Franchise Association Takes Seattle Minimum-Wage Case to Supreme Court
The International Franchise Association says that its lawsuit against Seattle over its $15 minimum wage brings up enough legal questions that the Supreme Court should weigh in on the issue. The association maintains that the city's law unfairly treats franchisees the same as larger companies.
The International Franchise Association says that its lawsuit against Seattle over its $15 minimum wage brings up enough legal questions that the Supreme Court should weigh in on the issue. IFA maintains that the city’s law unfairly treats franchisees the same as larger companies.
One of the most prominent critics of Seattle’s minimum-wage law is taking its legal fight to the highest court in the land.

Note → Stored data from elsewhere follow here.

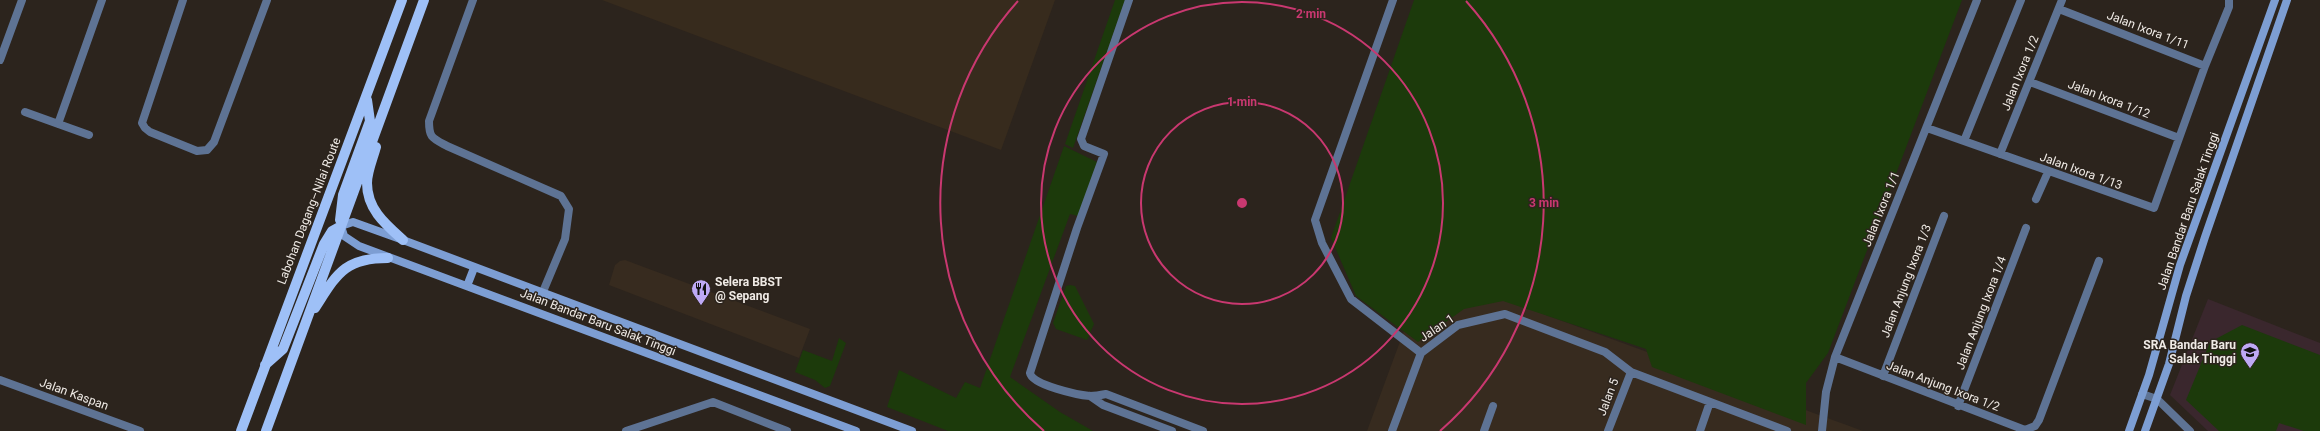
<svg xmlns="http://www.w3.org/2000/svg" width="2320" height="431" font-family="Roboto,sans-serif">
<rect width="100%" height="100%" fill="#2c241d"/>
<path fill="#372b1f" d="M625 260 810 329 799 358 609 285 615 265 620 261Z
M1426 271 1863 431H1367Z"/>
<path fill="#372b1d" d="M602 0H1055L1001 150Z"/>
<path fill="#3a272d" d="M2208 299 2320 343V431H2208L2170 395Z"/>
<path fill="#1c3a0b" d="M1115 0H1125L1073 148 1065 144Z
M1414 0H1962L1828 353 1806 383V425L1652 367 1646 349 1503 301 1464 309 1418 342 1356 296 1331 238Z
M1064 146 1097 162 1078 216 1070 214 1010 377 1060 412 1093 431H948L887 407 899 370 956 398 965 382 980 388Z
M1070 285 1075 286 1094 324 1087 340 1056 329 1053 323 1066 286Z
M2242 325 2320 355V431H2304L2279 423 2276 431H2219L2186 400 2210 342Z
M839 338 846 343 830 386 825 388 815 380 795 372 803 350 832 361Z"/>
<g fill="none" stroke-linecap="round" stroke-linejoin="round">
<path stroke="#5e7394" stroke-width="8" d="M183 0 142 123 145 128 150 132 197 151 207 150 214 142 267 0
M473 0 429 121C429 138 432 138 447 146L561 196 569 209 565 239 542 294
M1129 0 1081 139 1084 146 1104 154 1077 228 1030 373C1032 385 1078 395 1090 396 1095 396 1101 395 1106 394L1203 431
M1393 0 1315 220 1322 243 1351 299 1421 353
M2059 9 2205 66
M0 60 22 0
M2030 82 2179 138
M25 112 89 135
M58 124 102 0
M1927 128 2154 208 2205 66 2229 7V0
M1964 141 2021 0
M2000 154 2062 0
M2036 199 2048 172
M1835 357 2025 430 2035 426 2039 420 2099 261
M1883 376 1944 216
M0 380 140 431
M2142 394 2157 399 2190 431
M1090 396 1103 405 1172 431
M1958 406 2026 228
M626 431 713 402 787 431
M1392 431 1421 353 1458 325 1505 314 1605 352 1631 372 1787 431
M1484 431 1493 406
M1608 431 1631 372
M1700 431 1710 402
M1822 431 1826 392 1835 357 1977 0"/>
<path stroke="#7d9ed3" stroke-width="8" d="M467 286 474 268
M856 431 359 246 344 236 341 226 353 222 403 240 912 431
M2129 431 2149 375 2180 265 2275 0
M2145 431 2169 364 2186 296 2205 237 2287 0"/>
<path stroke="#9ec0f7" stroke-width="10" d="M376 147C373 158 367 172 367 183 367 209 385 224 403 240
M340 220 343 195 370 121 367 100
M315 308C337 274 344 258 388 258
M265 365 283 349 324 244 332 231 341 226
M241 431 402 0
M266 431 424 0"/>
</g>
<g fill="none" stroke="#c93870" stroke-width="2">
<circle cx="1242" cy="203" r="101"/>
<circle cx="1242" cy="203" r="201"/>
<path d="M1044 431A302 302 0 0 1 1018 1M1466 1A302 302 0 0 1 1440 431"/>
</g>
<defs>
<g id="restaurant-pin" transform="scale(1)"><path d="M0 17L-7.5 6A9.5 9.5 0 1 1 7.5 6Z" fill="#bea9f5" stroke="#2c241d"/><path d="M-5-6h1v4h1v-4h1v4h1v-4h1v5L-1.5 .5V6h-2V.5L-5-1ZM5-6V6H3V1.5H1.5Q1.5-4 5-6Z" fill="#111"/></g>
<g id="school-pin" transform="scale(1)"><path d="M0 17L-7.5 6A9.5 9.5 0 1 1 7.5 6Z" fill="#bea9f5" stroke="#2c241d"/><path d="M0-5L7-2L0 1L-7-2ZM-4 1L0 2.5L4 1V4Q0 6-4 4Z" fill="#111"/></g>
</defs>
<g fill-rule="evenodd">
<use href="#restaurant-pin" x="701" y="289"/>
<use href="#school-pin" x="2250" y="352"/>
</g>
<g text-anchor="middle" dominant-baseline="central" stroke-width="3" stroke-linejoin="round" paint-order="stroke">
<g font-size="12" fill="#f0ebe6" stroke="#2c241d">
<text transform="translate(2148 30) rotate(21)">Jalan Ixora 1/11</text>
<text transform="translate(2020 73) rotate(-68)">Jalan Ixora 1/2</text>
<text transform="translate(2109 99) rotate(21)">Jalan Ixora 1/12</text>
<text transform="translate(2081 171) rotate(20)">Jalan Ixora 1/13</text>
<text transform="translate(1881 209) rotate(-68)">Jalan Ixora 1/1</text>
<text transform="translate(309 211) rotate(-69)">Labohan Dagang–Nilai Route</text>
<text transform="translate(2188 211) rotate(-71)">Jalan Bandar Baru Salak Tinggi</text>
<text transform="translate(1906 281) rotate(-69)">Jalan Anjung Ixora 1/3</text>
<text transform="translate(1981 313) rotate(-69)">Jalan Anjung Ixora 1/4</text>
<text transform="translate(598 322) rotate(21)">Jalan Bandar Baru Salak Tinggi</text>
<text transform="translate(1437 328) rotate(-34)">Jalan 1</text>
<text transform="translate(1943 386) rotate(21)">Jalan Anjung Ixora 1/2</text>
<text transform="translate(74 394) rotate(20)">Jalan Kaspan</text>
<text transform="translate(1608 397) rotate(-69)">Jalan 5</text>
</g>
<g font-size="12" font-weight="bold" fill="#f0ebe6" stroke="#2c241d" text-anchor="start">
<text x="715" y="282">Selera BBST<tspan x="715" dy="14">@ Sepang</tspan></text>
<text x="2236" y="345" text-anchor="end">SRA Bandar Baru<tspan x="2236" dy="14">Salak Tinggi</tspan></text>
</g>
</g>
<circle cx="1242" cy="203" r="6" fill="#c93870" stroke="#2c241d" stroke-width="2"/>
<g font-size="12" text-anchor="middle" font-weight="bold" fill="#c93870" stroke="#2c241d" stroke-width="3" stroke-linejoin="round" paint-order="stroke">
<text x="1311" y="18">2 min</text>
<text x="1242" y="106">1 min</text>
<text x="1544" y="207">3 min</text>
</g>
</svg>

The International Franchise Association (IFA) this week filed a petition for a writ of certiorari asking the Supreme Court to review its appeal against Seattle’s $15-minimum-wage law, which treats franchisees and large national companies the same.
IFA, which, along with five franchisees, first filed suit against the city in June 2014, emphasizes that it isn’t trying to prevent the full law from taking effect. Rather, the trade group wants to ensure the city is following legal precedent, which it argues treats franchisees as small employers. (By treating franchisees as legally the same as large employers, chains are required more raise their wages more quickly under the city’s law.)

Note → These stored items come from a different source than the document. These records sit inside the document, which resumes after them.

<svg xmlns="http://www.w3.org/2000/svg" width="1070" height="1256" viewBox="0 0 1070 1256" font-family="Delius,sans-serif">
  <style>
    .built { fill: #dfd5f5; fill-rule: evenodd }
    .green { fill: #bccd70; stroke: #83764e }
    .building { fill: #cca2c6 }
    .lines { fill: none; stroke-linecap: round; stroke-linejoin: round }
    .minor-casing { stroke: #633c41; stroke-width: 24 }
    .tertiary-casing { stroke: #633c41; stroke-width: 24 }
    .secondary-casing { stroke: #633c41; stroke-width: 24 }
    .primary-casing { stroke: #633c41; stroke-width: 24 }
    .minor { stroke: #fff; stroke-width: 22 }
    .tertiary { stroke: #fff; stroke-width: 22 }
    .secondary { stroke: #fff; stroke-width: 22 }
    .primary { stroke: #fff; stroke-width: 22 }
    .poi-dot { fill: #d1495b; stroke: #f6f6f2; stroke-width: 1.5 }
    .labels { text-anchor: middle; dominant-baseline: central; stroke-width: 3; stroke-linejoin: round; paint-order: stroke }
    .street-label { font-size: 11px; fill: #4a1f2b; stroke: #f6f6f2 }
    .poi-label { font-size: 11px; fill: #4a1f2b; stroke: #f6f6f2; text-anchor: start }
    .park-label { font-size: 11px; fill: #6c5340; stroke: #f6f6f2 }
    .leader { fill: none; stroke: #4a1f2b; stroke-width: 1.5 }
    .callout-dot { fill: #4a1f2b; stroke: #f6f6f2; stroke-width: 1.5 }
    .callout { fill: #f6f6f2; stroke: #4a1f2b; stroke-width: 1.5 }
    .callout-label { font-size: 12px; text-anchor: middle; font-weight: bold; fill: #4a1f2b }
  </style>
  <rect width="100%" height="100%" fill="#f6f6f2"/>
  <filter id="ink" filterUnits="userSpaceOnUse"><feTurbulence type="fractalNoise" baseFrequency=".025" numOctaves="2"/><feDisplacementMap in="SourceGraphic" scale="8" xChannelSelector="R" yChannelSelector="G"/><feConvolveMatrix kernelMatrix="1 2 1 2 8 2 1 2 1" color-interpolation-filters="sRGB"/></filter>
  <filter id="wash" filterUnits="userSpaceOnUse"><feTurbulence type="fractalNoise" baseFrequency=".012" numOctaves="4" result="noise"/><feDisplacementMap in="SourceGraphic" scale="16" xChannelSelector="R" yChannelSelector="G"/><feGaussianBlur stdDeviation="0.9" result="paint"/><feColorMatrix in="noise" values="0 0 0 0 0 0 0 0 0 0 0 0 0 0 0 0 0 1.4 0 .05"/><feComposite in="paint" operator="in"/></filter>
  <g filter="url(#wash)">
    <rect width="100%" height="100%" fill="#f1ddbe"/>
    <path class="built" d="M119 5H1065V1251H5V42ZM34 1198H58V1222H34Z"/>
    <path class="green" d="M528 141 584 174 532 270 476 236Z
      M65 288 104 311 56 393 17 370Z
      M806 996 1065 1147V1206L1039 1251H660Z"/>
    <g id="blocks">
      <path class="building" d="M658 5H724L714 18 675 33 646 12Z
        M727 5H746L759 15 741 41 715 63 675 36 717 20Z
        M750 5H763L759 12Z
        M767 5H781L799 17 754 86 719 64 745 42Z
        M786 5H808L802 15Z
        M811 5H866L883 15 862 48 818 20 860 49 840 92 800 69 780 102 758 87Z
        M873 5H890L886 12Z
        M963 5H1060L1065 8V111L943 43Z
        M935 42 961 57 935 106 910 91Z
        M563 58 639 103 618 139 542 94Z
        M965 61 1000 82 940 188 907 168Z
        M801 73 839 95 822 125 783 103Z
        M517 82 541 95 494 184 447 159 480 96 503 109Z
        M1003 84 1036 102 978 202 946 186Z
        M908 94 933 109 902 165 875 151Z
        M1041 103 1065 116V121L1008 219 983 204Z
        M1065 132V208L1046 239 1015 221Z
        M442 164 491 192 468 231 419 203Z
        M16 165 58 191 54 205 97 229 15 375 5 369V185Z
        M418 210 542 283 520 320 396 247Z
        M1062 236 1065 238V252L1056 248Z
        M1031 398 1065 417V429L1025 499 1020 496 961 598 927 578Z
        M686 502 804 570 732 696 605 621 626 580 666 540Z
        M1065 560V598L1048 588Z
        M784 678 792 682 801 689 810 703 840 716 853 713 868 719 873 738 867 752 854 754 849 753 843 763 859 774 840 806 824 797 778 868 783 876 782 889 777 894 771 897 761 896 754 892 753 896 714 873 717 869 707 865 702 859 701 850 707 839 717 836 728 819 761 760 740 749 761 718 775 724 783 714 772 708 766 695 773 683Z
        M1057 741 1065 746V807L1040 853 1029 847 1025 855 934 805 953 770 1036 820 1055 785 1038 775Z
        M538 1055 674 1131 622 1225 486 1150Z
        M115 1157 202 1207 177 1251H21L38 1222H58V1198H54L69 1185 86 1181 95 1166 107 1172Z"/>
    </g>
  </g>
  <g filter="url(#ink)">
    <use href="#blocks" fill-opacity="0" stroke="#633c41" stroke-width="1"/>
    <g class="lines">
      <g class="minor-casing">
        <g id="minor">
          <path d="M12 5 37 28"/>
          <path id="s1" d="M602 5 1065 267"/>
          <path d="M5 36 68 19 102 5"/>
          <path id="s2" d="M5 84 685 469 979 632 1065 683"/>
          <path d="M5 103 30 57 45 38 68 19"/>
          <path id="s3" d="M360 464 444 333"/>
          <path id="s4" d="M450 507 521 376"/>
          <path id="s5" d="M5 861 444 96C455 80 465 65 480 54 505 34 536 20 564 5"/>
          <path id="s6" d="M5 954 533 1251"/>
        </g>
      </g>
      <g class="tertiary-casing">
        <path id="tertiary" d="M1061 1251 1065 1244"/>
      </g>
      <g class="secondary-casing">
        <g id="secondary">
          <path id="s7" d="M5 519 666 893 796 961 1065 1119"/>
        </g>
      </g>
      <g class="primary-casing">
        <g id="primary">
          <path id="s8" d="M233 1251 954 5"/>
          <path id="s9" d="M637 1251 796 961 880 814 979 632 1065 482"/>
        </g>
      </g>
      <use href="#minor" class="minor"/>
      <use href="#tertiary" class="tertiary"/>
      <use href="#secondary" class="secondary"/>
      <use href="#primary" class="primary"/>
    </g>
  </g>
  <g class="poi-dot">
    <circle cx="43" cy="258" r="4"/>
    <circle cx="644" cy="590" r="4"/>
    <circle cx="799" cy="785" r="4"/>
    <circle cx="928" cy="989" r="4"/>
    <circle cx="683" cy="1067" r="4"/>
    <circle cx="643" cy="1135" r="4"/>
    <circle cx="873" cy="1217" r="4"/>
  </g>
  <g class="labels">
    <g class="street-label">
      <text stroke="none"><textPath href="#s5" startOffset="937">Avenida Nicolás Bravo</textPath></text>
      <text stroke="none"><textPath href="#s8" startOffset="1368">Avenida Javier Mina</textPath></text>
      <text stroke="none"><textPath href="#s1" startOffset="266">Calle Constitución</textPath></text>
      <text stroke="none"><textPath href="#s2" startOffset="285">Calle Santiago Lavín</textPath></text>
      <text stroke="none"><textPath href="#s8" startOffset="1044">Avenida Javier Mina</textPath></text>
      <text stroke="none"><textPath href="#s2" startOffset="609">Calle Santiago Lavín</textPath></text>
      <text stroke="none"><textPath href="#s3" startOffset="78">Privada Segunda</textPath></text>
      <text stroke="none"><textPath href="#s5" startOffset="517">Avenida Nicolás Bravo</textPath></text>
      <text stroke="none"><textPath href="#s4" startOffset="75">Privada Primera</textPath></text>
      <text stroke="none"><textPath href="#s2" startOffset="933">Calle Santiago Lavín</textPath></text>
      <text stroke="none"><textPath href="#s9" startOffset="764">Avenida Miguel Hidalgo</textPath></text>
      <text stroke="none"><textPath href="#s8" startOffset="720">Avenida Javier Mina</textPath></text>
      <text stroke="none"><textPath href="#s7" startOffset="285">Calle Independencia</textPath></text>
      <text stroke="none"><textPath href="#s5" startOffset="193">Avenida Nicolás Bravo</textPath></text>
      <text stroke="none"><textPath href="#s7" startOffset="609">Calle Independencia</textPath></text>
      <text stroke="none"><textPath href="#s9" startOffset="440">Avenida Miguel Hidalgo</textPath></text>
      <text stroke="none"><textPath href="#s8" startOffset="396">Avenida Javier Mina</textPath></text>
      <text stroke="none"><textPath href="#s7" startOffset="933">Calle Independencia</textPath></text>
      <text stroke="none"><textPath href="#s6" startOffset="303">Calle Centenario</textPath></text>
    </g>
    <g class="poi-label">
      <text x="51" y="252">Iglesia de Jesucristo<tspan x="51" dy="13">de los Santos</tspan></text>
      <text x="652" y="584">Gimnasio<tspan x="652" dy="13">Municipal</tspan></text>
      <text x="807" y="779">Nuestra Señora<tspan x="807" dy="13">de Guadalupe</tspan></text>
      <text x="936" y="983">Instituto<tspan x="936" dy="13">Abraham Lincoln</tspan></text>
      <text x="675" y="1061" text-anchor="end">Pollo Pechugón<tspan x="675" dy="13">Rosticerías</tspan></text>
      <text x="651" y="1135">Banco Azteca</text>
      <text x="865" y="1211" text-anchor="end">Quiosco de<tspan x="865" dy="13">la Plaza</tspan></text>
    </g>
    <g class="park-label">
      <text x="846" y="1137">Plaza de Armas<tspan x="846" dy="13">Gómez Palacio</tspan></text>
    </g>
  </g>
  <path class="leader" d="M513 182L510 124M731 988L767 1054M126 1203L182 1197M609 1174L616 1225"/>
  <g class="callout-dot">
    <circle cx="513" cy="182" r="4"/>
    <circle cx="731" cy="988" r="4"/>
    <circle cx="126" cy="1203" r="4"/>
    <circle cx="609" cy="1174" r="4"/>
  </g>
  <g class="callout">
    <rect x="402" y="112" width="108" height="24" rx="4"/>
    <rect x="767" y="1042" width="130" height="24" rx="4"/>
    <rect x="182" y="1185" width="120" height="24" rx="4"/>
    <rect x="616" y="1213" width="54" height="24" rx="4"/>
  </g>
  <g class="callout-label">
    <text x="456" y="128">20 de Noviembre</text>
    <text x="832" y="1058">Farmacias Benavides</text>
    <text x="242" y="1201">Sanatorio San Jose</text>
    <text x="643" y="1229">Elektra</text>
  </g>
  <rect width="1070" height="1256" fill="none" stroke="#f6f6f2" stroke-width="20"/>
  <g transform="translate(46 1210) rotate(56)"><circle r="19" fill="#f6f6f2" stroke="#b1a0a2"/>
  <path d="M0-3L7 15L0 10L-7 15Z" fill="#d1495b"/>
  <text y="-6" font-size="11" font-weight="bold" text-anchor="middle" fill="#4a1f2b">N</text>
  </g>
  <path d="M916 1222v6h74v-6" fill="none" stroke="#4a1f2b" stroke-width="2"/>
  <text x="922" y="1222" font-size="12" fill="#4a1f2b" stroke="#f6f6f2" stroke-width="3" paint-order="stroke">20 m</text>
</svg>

The association argues that the city’s law violates both the Commerce Clause and the Equal Protection Clause of the U.S. Constitution.
“Our appeal to the Supreme Court will be focused solely on the discriminatory treatment of franchisees under Seattle’s wage law and the motivation to discriminate against interstate commerce,” IFA President and CEO Robert Cresanti said in a news release.
Thus far, the association’s argument has struggled to find support in the courtroom. In March 2015, a federal court rejected IFA’s argument on the issue, and last September, the Ninth Circuit Court of Appeals upheld the lower court’s ruling.
“The panel held that IFA did not show that it was likely to succeed on the merits or that a preliminary injunction was in the public interest,” the appeals court wrote in its decision, according to the Seattle Times.
But IFA’s Cresanti emphasized that there was enough debate over the issue throughout the federal court system that the Supreme Court should weigh in.
“The controlling Supreme Court precedent and the conflict among the decisions of the federal circuit courts have proven that a Supreme Court review of the Ninth Circuit’s decision is the appropriate next step,” Cresanti noted this week.
The city must file a response to the legal action within the next 30 days. The Supreme Court will decide whether to take on the case in the spring.